Five Years in the Making, Artistic Tile’s New Release Uses Murano Glass Handcraft Techniques
The brand's Fiammato tiles use small slices of millefiori, a uniquely Venetian pattern created by bundling and cutting glass rods.
The Murano islands in the Venetian Lagoon produce some of the most prized art-glass objects in the world. The area’s fortunes have waned in the face of globalization and industrially manufactured Murano-glass knockoffs, but for seven centuries artisans on the islands developed and excelled in a range of distinctive techniques—the most famous of which, millefiori, involves bundling together rods of colored glass and slicing them to produce floral patterns. “My husband and I have been visiting Venice and Murano for over 40 years,” says Nancy Epstein, founder and CEO of New Jersey–based company Artistic Tile. “Being that millefiori—‘a thousand flowers’—are essentially the trademark of Venetian glass, I always dreamed of finding a way to incorporate these beautiful glass beads into my tile designs.”
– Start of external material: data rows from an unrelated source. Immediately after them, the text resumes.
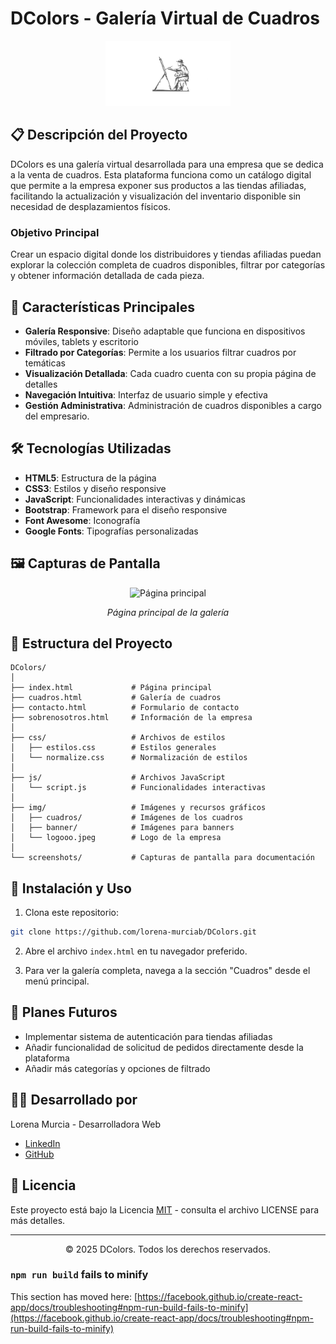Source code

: # DColors - Galería Virtual de Cuadros

<div align="center">
  <img src="./public/dcolors-fondo-horizontal.jpg" alt="Logo DColors Cuadros" width="200">
</div>

## 📋 Descripción del Proyecto

DColors es una galería virtual desarrollada para una empresa que se dedica a la venta de cuadros. Esta plataforma funciona como un catálogo digital que permite a la empresa exponer sus productos a las tiendas afiliadas, facilitando la actualización y visualización del inventario disponible sin necesidad de desplazamientos físicos.

### Objetivo Principal
Crear un espacio digital donde los distribuidores y tiendas afiliadas puedan explorar la colección completa de cuadros disponibles, filtrar por categorías y obtener información detallada de cada pieza.

## 🚀 Características Principales

- **Galería Responsive**: Diseño adaptable que funciona en dispositivos móviles, tablets y escritorio
- **Filtrado por Categorías**: Permite a los usuarios filtrar cuadros por temáticas
- **Visualización Detallada**: Cada cuadro cuenta con su propia página de detalles
- **Navegación Intuitiva**: Interfaz de usuario simple y efectiva
- **Gestión Administrativa**: Administración de cuadros disponibles a cargo del empresario.

## 🛠️ Tecnologías Utilizadas

- **HTML5**: Estructura de la página
- **CSS3**: Estilos y diseño responsive
- **JavaScript**: Funcionalidades interactivas y dinámicas
- **Bootstrap**: Framework para el diseño responsive
- **Font Awesome**: Iconografía
- **Google Fonts**: Tipografías personalizadas

## 🖼️ Capturas de Pantalla

<div align="center">
  <img src="./screenshots/home.png" alt="Página principal" width="600">
  <p><em>Página principal de la galería</em></p>
</div>

## 📁 Estructura del Proyecto

```
DColors/
│
├── index.html             # Página principal
├── cuadros.html           # Galería de cuadros
├── contacto.html          # Formulario de contacto
├── sobrenosotros.html     # Información de la empresa
│
├── css/                   # Archivos de estilos
│   ├── estilos.css        # Estilos generales
│   └── normalize.css      # Normalización de estilos
│
├── js/                    # Archivos JavaScript
│   └── script.js          # Funcionalidades interactivas
│
├── img/                   # Imágenes y recursos gráficos
│   ├── cuadros/           # Imágenes de los cuadros
│   ├── banner/            # Imágenes para banners
│   └── logooo.jpeg        # Logo de la empresa
│
└── screenshots/           # Capturas de pantalla para documentación
```

## 🚀 Instalación y Uso

1. Clona este repositorio:
```bash
git clone https://github.com/lorena-murciab/DColors.git
```

2. Abre el archivo `index.html` en tu navegador preferido.

3. Para ver la galería completa, navega a la sección "Cuadros" desde el menú principal.

## 🔮 Planes Futuros

- Implementar sistema de autenticación para tiendas afiliadas
- Añadir funcionalidad de solicitud de pedidos directamente desde la plataforma
- Añadir más categorías y opciones de filtrado

## 👩‍💻 Desarrollado por

Lorena Murcia - Desarrolladora Web
- [LinkedIn](https://www.linkedin.com/in/tu-perfil/)
- [GitHub](https://github.com/lorena-murciab)

## 📄 Licencia

Este proyecto está bajo la Licencia [MIT](https://opensource.org/licenses/MIT) - consulta el archivo LICENSE para más detalles.

---

<div align="center">
  <p>© 2025 DColors. Todos los derechos reservados.</p>
</div>

### `npm run build` fails to minify

This section has moved here: [https://facebook.github.io/create-react-app/docs/troubleshooting#npm-run-build-fails-to-minify](https://facebook.github.io/create-react-app/docs/troubleshooting#npm-run-build-fails-to-minify)
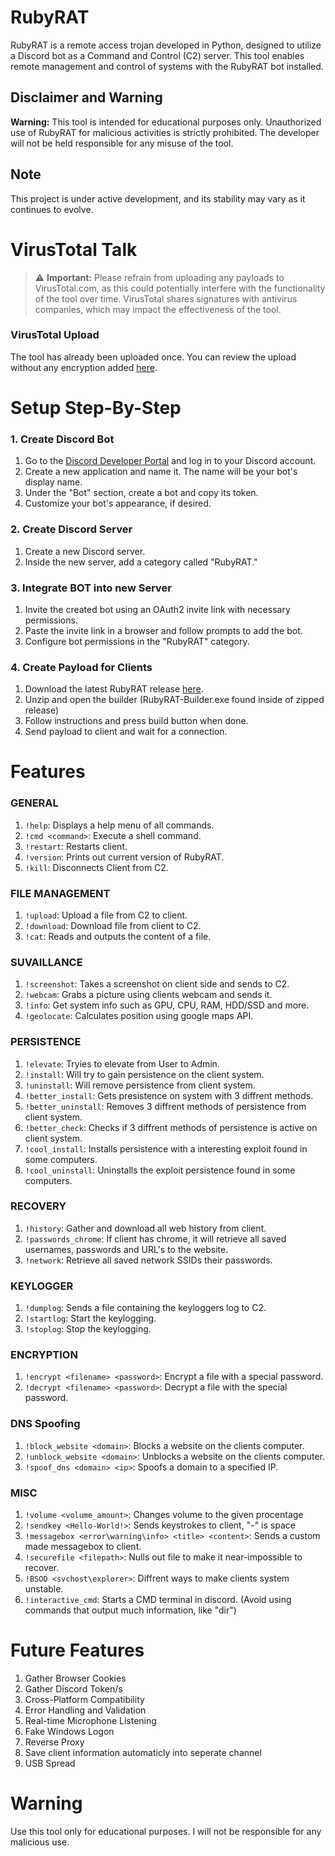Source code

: # RubyRAT

RubyRAT is a remote access trojan developed in Python, designed to utilize a Discord bot as a Command and Control (C2) server. This tool enables remote management and control of systems with the RubyRAT bot installed.

## Disclaimer and Warning

**Warning:** This tool is intended for educational purposes only. Unauthorized use of RubyRAT for malicious activities is strictly prohibited. The developer will not be held responsible for any misuse of the tool.

## Note

This project is under active development, and its stability may vary as it continues to evolve.

# VirusTotal Talk

> ⚠️ **Important:** Please refrain from uploading any payloads to VirusTotal.com, as this could potentially interfere with the functionality of the tool over time. VirusTotal shares signatures with antivirus companies, which may impact the effectiveness of the tool.

### VirusTotal Upload

The tool has already been uploaded once. You can review the upload without any encryption added [here](https://www.virustotal.com/gui/file/426ed7a22f44beac5e34ffc0c71f927749d53e3f8a970acbabbf763894edc1bf/detection).

# Setup Step-By-Step

### 1. Create Discord Bot

1. Go to the [Discord Developer Portal](https://discord.com/developers/applications) and log in to your Discord account.
2. Create a new application and name it. The name will be your bot's display name.
3. Under the "Bot" section, create a bot and copy its token.
4. Customize your bot's appearance, if desired.

### 2. Create Discord Server

1. Create a new Discord server.
2. Inside the new server, add a category called "RubyRAT."

### 3. Integrate BOT into new Server

1. Invite the created bot using an OAuth2 invite link with necessary permissions.
2. Paste the invite link in a browser and follow prompts to add the bot.
3. Configure bot permissions in the "RubyRAT" category.

### 4. Create Payload for Clients

1. Download the latest RubyRAT release [here](https://github.com/WilleLX1/RubyRAT/releases).
2. Unzip and open the builder (RubyRAT-Builder.exe found inside of zipped release)
3. Follow instructions and press build button when done.
4. Send payload to client and wait for a connection.

# Features

### GENERAL
1. `!help`: Displays a help menu of all commands.
2. `!cmd <command>`: Execute a shell command.
3. `!restart`: Restarts client.
4. `!version`: Prints out current version of RubyRAT.
5. `!kill`: Disconnects Client from C2.

### FILE MANAGEMENT
1. `!upload`: Upload a file from C2 to client.
2. `!download`: Download file from client to C2.
3. `!cat`: Reads and outputs the content of a file.

### SUVAILLANCE
1. `!screenshot`: Takes a screenshot on client side and sends to C2.
2. `!webcam`: Grabs a picture using clients webcam and sends it.
3. `!info`: Get system info such as GPU, CPU, RAM, HDD/SSD and more.
4. `!geolocate`: Calculates position using google maps API.

### PERSISTENCE
1. `!elevate`: Tryies to elevate from User to Admin.
2. `!install`: Will try to gain persistence on the client system.
3. `!uninstall`: Will remove persistence from client system.
4. `!better_install`: Gets presistence on system with 3 diffrent methods.
5. `!better_uninstall`: Removes 3 diffrent methods of persistence from client system.
6. `!better_check`: Checks if 3 diffrent methods of persistence is active on client system.
7. `!cool_install`: Installs persistence with a interesting exploit found in some computers.
8. `!cool_uninstall`: Uninstalls the exploit persistence found in some computers.

### RECOVERY
1. `!history`: Gather and download all web history from client.
2. `!passwords_chrome`: If client has chrome, it will retrieve all saved usernames, passwords and URL's to the website.
3. `!network`: Retrieve all saved network SSIDs their passwords.

### KEYLOGGER
1. `!dumplog`: Sends a file containing the keyloggers log to C2.
2. `!startlog`: Start the keylogging.
3. `!stoplog`: Stop the keylogging.

### ENCRYPTION
1. `!encrypt <filename> <password>`: Encrypt a file with a special password.
2. `!decrypt <filename> <password>`: Decrypt a file with the special password.

### DNS Spoofing
1. `!block_website <domain>`: Blocks a website on the clients computer.
2. `!unblock_website <domain>`: Unblocks a website on the clients computer.
3. `!spoof_dns <domain> <ip>`: Spoofs a domain to a specified IP.

### MISC
1. `!volume <volume_amount>`: Changes volume to the given procentage
2. `!sendkey <Hello-World!>`: Sends keystrokes to client, "-" is space
3. `!messagebox <error\warning\info> <title> <content>`: Sends a custom made messagebox to client.
4. `!securefile <filepath>`: Nulls out file to make it near-impossible to recover.
5. `!BSOD <svchost\explorer>`: Diffrent ways to make clients system unstable.
6. `!interactive_cmd`: Starts a CMD terminal in discord. (Avoid using commands that output much information, like "dir")

# Future Features

1. Gather Browser Cookies
2. Gather Discord Token/s
3. Cross-Platform Compatibility
4. Error Handling and Validation
5. Real-time Microphone Listening
6. Fake Windows Logon
7. Reverse Proxy
8. Save client information automaticly into seperate channel
9. USB Spread

# Warning

Use this tool only for educational purposes. I will not be responsible for any malicious use.
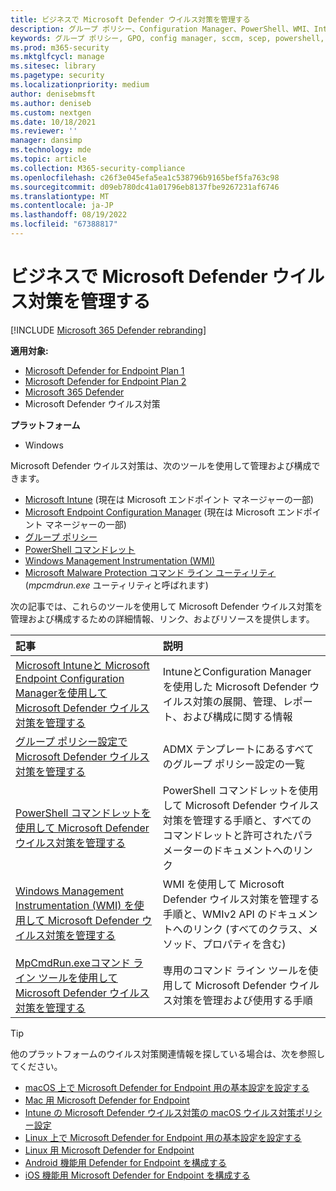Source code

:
 ```yaml
---
title: ビジネスで Microsoft Defender ウイルス対策を管理する
description: グループ ポリシー、Configuration Manager、PowerShell、WMI、Intune、およびコマンド ラインを使用して Microsoft Defender ウイルス対策を管理する方法について説明します
keywords: グループ ポリシー, GPO, config manager, sccm, scep, powershell, wmi, intune, defender, ウイルス対策, マルウェア対策, セキュリティ, 保護
ms.prod: m365-security
ms.mktglfcycl: manage
ms.sitesec: library
ms.pagetype: security
ms.localizationpriority: medium
author: denisebmsft
ms.author: deniseb
ms.custom: nextgen
ms.date: 10/18/2021
ms.reviewer: ''
manager: dansimp
ms.technology: mde
ms.topic: article
ms.collection: M365-security-compliance
ms.openlocfilehash: c26f3e045efa5ea1c538796b9165bef5fa763c98
ms.sourcegitcommit: d09eb780dc41a01796eb8137fbe9267231af6746
ms.translationtype: MT
ms.contentlocale: ja-JP
ms.lasthandoff: 08/19/2022
ms.locfileid: "67388817"
---
```

# <a name="manage-microsoft-defender-antivirus-in-your-business"></a>ビジネスで Microsoft Defender ウイルス対策を管理する

[!INCLUDE [Microsoft 365 Defender rebranding](../../includes/microsoft-defender.md)]


**適用対象:**

- [Microsoft Defender for Endpoint Plan 1](https://go.microsoft.com/fwlink/p/?linkid=2154037)
- [Microsoft Defender for Endpoint Plan 2](https://go.microsoft.com/fwlink/p/?linkid=2154037)
- [Microsoft 365 Defender](https://go.microsoft.com/fwlink/?linkid=2118804)
- Microsoft Defender ウイルス対策

**プラットフォーム**
- Windows

Microsoft Defender ウイルス対策は、次のツールを使用して管理および構成できます。

- [Microsoft Intune](/mem/intune/protect/endpoint-security-antivirus-policy) (現在は Microsoft エンドポイント マネージャーの一部)
- [Microsoft Endpoint Configuration Manager](/mem/configmgr/protect/deploy-use/endpoint-protection-configure) (現在は Microsoft エンドポイント マネージャーの一部)
- [グループ ポリシー](./use-group-policy-microsoft-defender-antivirus.md)
- [PowerShell コマンドレット](./use-powershell-cmdlets-microsoft-defender-antivirus.md)
- [Windows Management Instrumentation (WMI)](./use-wmi-microsoft-defender-antivirus.md)
- [Microsoft Malware Protection コマンド ライン ユーティリティ](./command-line-arguments-microsoft-defender-antivirus.md) (*mpcmdrun.exe* ユーティリティと呼ばれます)

次の記事では、これらのツールを使用して Microsoft Defender ウイルス対策を管理および構成するための詳細情報、リンク、およびリソースを提供します。

|記事|説明|
|:---|:---|
|[Microsoft Intuneと Microsoft Endpoint Configuration Managerを使用して Microsoft Defender ウイルス対策を管理する](use-intune-config-manager-microsoft-defender-antivirus.md)|IntuneとConfiguration Managerを使用した Microsoft Defender ウイルス対策の展開、管理、レポート、および構成に関する情報|
|[グループ ポリシー設定で Microsoft Defender ウイルス対策を管理する](use-group-policy-microsoft-defender-antivirus.md)|ADMX テンプレートにあるすべてのグループ ポリシー設定の一覧|
|[PowerShell コマンドレットを使用して Microsoft Defender ウイルス対策を管理する](use-powershell-cmdlets-microsoft-defender-antivirus.md)|PowerShell コマンドレットを使用して Microsoft Defender ウイルス対策を管理する手順と、すべてのコマンドレットと許可されたパラメーターのドキュメントへのリンク|
|[Windows Management Instrumentation (WMI) を使用して Microsoft Defender ウイルス対策を管理する](use-wmi-microsoft-defender-antivirus.md)|WMI を使用して Microsoft Defender ウイルス対策を管理する手順と、WMIv2 API のドキュメントへのリンク (すべてのクラス、メソッド、プロパティを含む)|
|[MpCmdRun.exeコマンド ライン ツールを使用して Microsoft Defender ウイルス対策を管理する](command-line-arguments-microsoft-defender-antivirus.md)|専用のコマンド ライン ツールを使用して Microsoft Defender ウイルス対策を管理および使用する手順|

> [!TIP]
> 他のプラットフォームのウイルス対策関連情報を探している場合は、次を参照してください。
> - [macOS 上で Microsoft Defender for Endpoint 用の基本設定を設定する](mac-preferences.md)
> - [Mac 用 Microsoft Defender for Endpoint](microsoft-defender-endpoint-mac.md)
> - [Intune の Microsoft Defender ウイルス対策の macOS ウイルス対策ポリシー設定](/mem/intune/protect/antivirus-microsoft-defender-settings-macos)
> - [Linux 上で Microsoft Defender for Endpoint 用の基本設定を設定する](linux-preferences.md)
> - [Linux 用 Microsoft Defender for Endpoint](microsoft-defender-endpoint-linux.md)
> - [Android 機能用 Defender for Endpoint を構成する](android-configure.md)
> - [iOS 機能用 Microsoft Defender for Endpoint を構成する](ios-configure-features.md)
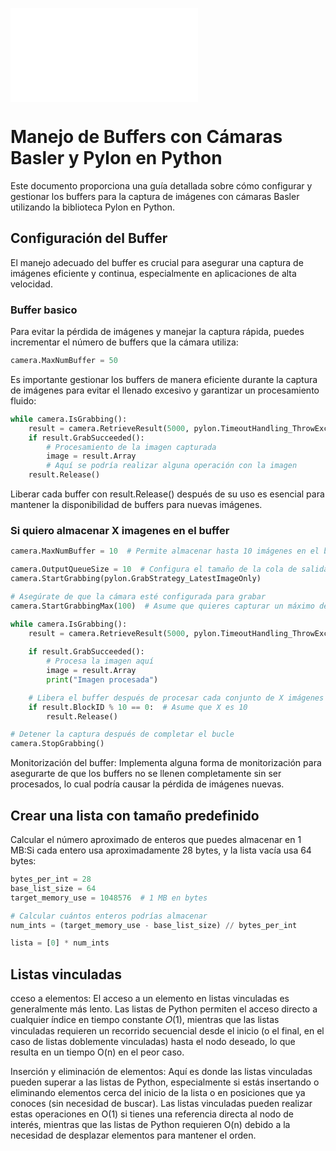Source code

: ![INFOMRE](INFORME/INFORME.pdf)

# Manejo de Buffers con Cámaras Basler y Pylon en Python

Este documento proporciona una guía detallada sobre cómo configurar y gestionar los buffers para la captura de imágenes con cámaras Basler utilizando la biblioteca Pylon en Python.

## Configuración del Buffer

El manejo adecuado del buffer es crucial para asegurar una captura de imágenes eficiente y continua, especialmente en aplicaciones de alta velocidad.

### Buffer basico

Para evitar la pérdida de imágenes y manejar la captura rápida, puedes incrementar el número de buffers que la cámara utiliza:

```python
camera.MaxNumBuffer = 50
```

Es importante gestionar los buffers de manera eficiente durante la captura de imágenes para evitar el llenado excesivo y garantizar un procesamiento fluido:

```python
while camera.IsGrabbing():
    result = camera.RetrieveResult(5000, pylon.TimeoutHandling_ThrowException)
    if result.GrabSucceeded():
        # Procesamiento de la imagen capturada
        image = result.Array
        # Aquí se podría realizar alguna operación con la imagen
    result.Release()
```

Liberar cada buffer con result.Release() después de su uso es esencial para mantener la disponibilidad de buffers para nuevas imágenes.

### Si quiero almacenar X imagenes en el buffer
```python
camera.MaxNumBuffer = 10  # Permite almacenar hasta 10 imágenes en el buffer.

camera.OutputQueueSize = 10  # Configura el tamaño de la cola de salida para almacenar hasta 10 imágenes.
camera.StartGrabbing(pylon.GrabStrategy_LatestImageOnly)

# Asegúrate de que la cámara esté configurada para grabar
camera.StartGrabbingMax(100)  # Asume que quieres capturar un máximo de 100 imágenes en total.

while camera.IsGrabbing():
    result = camera.RetrieveResult(5000, pylon.TimeoutHandling_ThrowException)
    
    if result.GrabSucceeded():
        # Procesa la imagen aquí
        image = result.Array
        print("Imagen procesada")

    # Libera el buffer después de procesar cada conjunto de X imágenes
    if result.BlockID % 10 == 0:  # Asume que X es 10
        result.Release()

# Detener la captura después de completar el bucle
camera.StopGrabbing()
```
Monitorización del buffer: Implementa alguna forma de monitorización para asegurarte de que los buffers no se llenen completamente sin ser procesados, lo cual podría causar la pérdida de imágenes nuevas.

## Crear una lista con tamaño predefinido

Calcular el número aproximado de enteros que puedes almacenar en 1 MB:Si cada entero usa aproximadamente 28 bytes, y la lista vacía usa 64 bytes:

```python
bytes_per_int = 28
base_list_size = 64
target_memory_use = 1048576  # 1 MB en bytes

# Calcular cuántos enteros podrías almacenar
num_ints = (target_memory_use - base_list_size) // bytes_per_int

lista = [0] * num_ints
```

## Listas vinculadas

cceso a elementos: El acceso a un elemento en listas vinculadas es generalmente más lento. Las listas de Python permiten el acceso directo a cualquier índice en tiempo constante 𝑂(1), mientras que las listas vinculadas requieren un recorrido secuencial desde el inicio (o el final, en el caso de listas doblemente vinculadas) hasta el nodo deseado, lo que resulta en un tiempo O(n) en el peor caso.

Inserción y eliminación de elementos: Aquí es donde las listas vinculadas pueden superar a las listas de Python, especialmente si estás insertando o eliminando elementos cerca del inicio de la lista o en posiciones que ya conoces (sin necesidad de buscar). Las listas vinculadas pueden realizar estas operaciones en O(1) si tienes una referencia directa al nodo de interés, mientras que las listas de Python requieren O(n) debido a la necesidad de desplazar elementos para mantener el orden.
But it would take five years of persistent trials to create Artistic Tile’s recently released Fiammato pattern. The first obstacle was determining how to produce millefiori to a high standard when the original craft was in decline. Another was finding a way to use the tiny handcrafted pellets to cover entire walls. “Crafting a purely handmade blown-glass tile would have created significant challenges for installers and an extremely high price point,” says Epstein.
The solution was to combine slices of millefiori with translucent stained-glass pieces cut with water-jet technology. The resulting pattern gets its name from the Italian word for flames, but it just as easily evokes the billowing waters of Venice.